Les révélations d’Edward Snowden ont scandalisé beaucoup de monde sur le Vieux Continent, certes, mais on avait malgré tout de la peine, jusqu’ici, à identifier des mesures concrètes supposées mettre les communications des Européens à l’abri des grandes oreilles de la NSA. Il y eut des incantations des hommes politiques en faveur d’une meilleure protection des données personnelles, des deux côtés de l’Atlantique, les cris d’orfraie poussés par la chancelière allemande lorsqu’elle découvrit que son portable était sur table d’écoute américaine, mais peu ou prou d’actes. Plus de deux ans après que l’ampleur et l’indicible aplomb des interceptions américaines ont été mis en lumière, la Cour de Justice de l’Union européenne a enfin montré mardi que l’on peut, malgré l’interconnexion galopante des réseaux et le caractère prometteur voire salvateur de l’économie digitale mondiale, poser des limites à la curiosité des espions.

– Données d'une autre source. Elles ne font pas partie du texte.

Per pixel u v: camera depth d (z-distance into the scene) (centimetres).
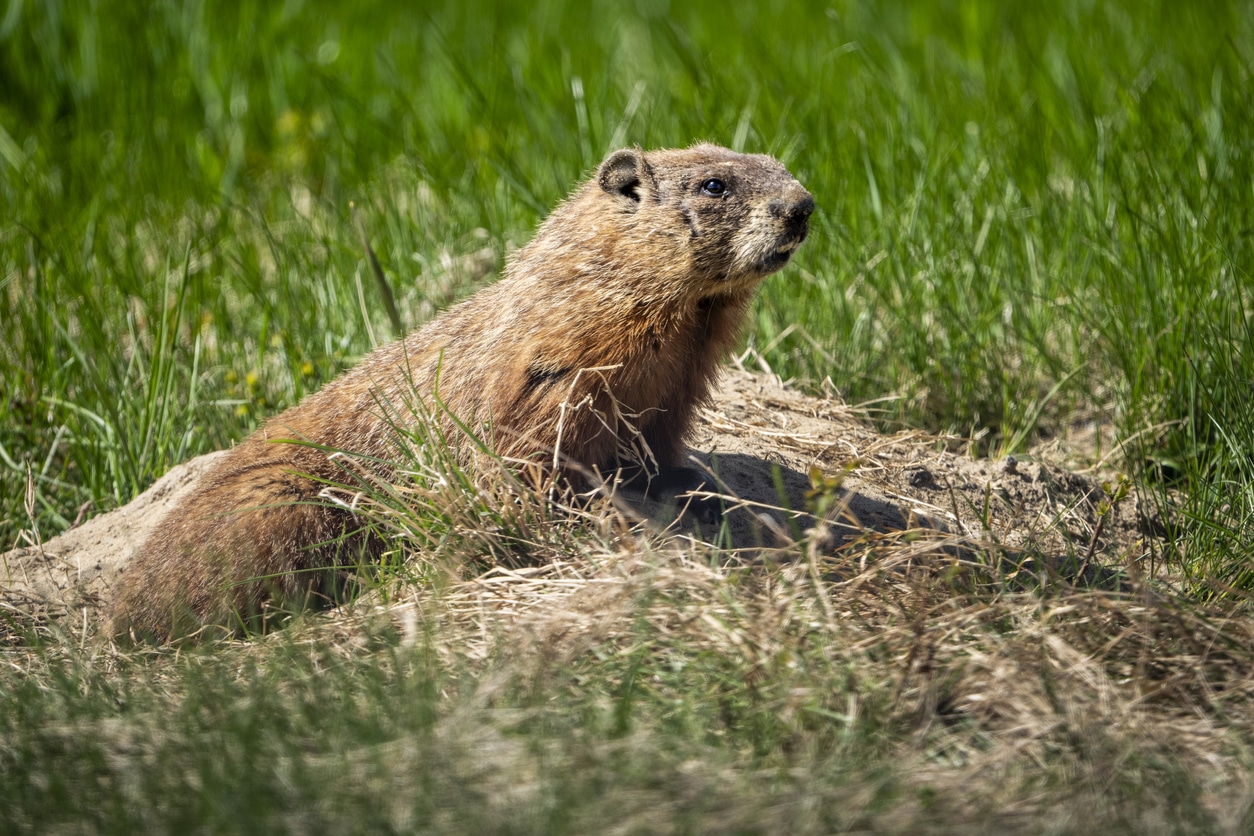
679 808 514
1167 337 1073
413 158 1508
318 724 586
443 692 623
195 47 1903
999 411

À juste titre, l’arrêt de la CJUE a fait la une des journaux européens. Initiée par un activiste autrichien, Maximilian Schrems, qui reprochait à l’autorité irlandaise de protection des données d’avoir autorisé l’exportation aux États-Unis des données privées confiées par des internautes à Facebook, la plainte s’est focalisée sur l’accord dit de Safe Harbour datant de 2000 et autorisant le transfert sans formalités aux États-Unis des données privées recueillies auprès de citoyens en Europe. Un arrangement jugé à l’époque indispensable pour favoriser l’essor du Web et qui a grandement contribué à ce que les réseaux sociaux et le cloud, un terrain occupé presqu’exclusivement par des entreprises américaines, s’épanouissent grâce à un accès complet et pratiquement sans entrave aux populations des États-Unis et de l’UE.
Safe Harbour présumait que les données exportées aux États-Unis bénéficiaient d’une protection adéquate, ce qui, après les révélations d’Edward Snowden, s’est avéré être une douce illusion. C’est l’argumentaire avancé par Maximilian Schrems, que les juges de la CJUE ont suivi. La problématique couverte par l’arrêt relève aussi des négociations commerciales transatlantiques en cours, qui pourraient bien aboutir à un arrangement contournant l’invalidation du Safe Harbour. Mais cela suppose que les négociateurs du TTIP s’entendent sur des modalités de transfert des données compatibles avec l’arrêt de la Cour, ce qui, compte tenu de la récente intensification de la méfiance de nombreuses opinions publiques européennes à l’égard du projet de pacte commercial, pourrait bien relever de la gageure.
En pratique, Facebook ou Google ne doivent pas nécessairement renoncer à traiter les données de citoyens européens sur des serveurs américains : ce qui changera pour eux, une fois l’arrêt décortiqué par les juristes, sera vraisemblablement qu’ils devront à l’avenir y mettre les formes. C’est d’ailleurs un effet attendu quelque peu injuste et pervers de l’arrêt, selon des experts : celui de pénaliser les petites entreprises du Net par rapport aux grandes, mieux outillées pour se livrer dorénavant aux formalités qui résulteront de l’invalidation de Safe Harbour. Les Facebook, Twitter, Google, Amazon, eBay et autres grossistes et courtiers américains en données personnelles, mais aussi IBM et Salesforce qui misent sur le cloud, ne décolèrent pas. Contrairement aux organisations de défenses de la sphère privée, qui s’en sont réjouies comme d’un premier pas vers une meilleure protection des données personnelles, eux voient en l’arrêt un désastre. Les organisations qui les représentent n’ont reculé devant aucun superlatif cette semaine pour dire tout le mal qu’elles en pensaient. Agitant l’épouvantail du chômage sans le nommer, le responsable des relations gouvernementales d’IBM, Chris Padilla, cité par le Financial Times, s’est élevé contre ce qui à ses yeux « va déboucher sur une approche très peu coordonnée des questions de réglementation d’Internet en Europe, créant une incertitude économique significative alors que de nombreuses économies européennes restent fragiles ». À l’inverse, dans la Süddeutsche Zeitung, l’éditorialiste Heribert Prantl s’est réjoui sans réserve, parlant sur un ton euphorique d’un jugement historique et d’un « bon et grand jour pour l’Europe ».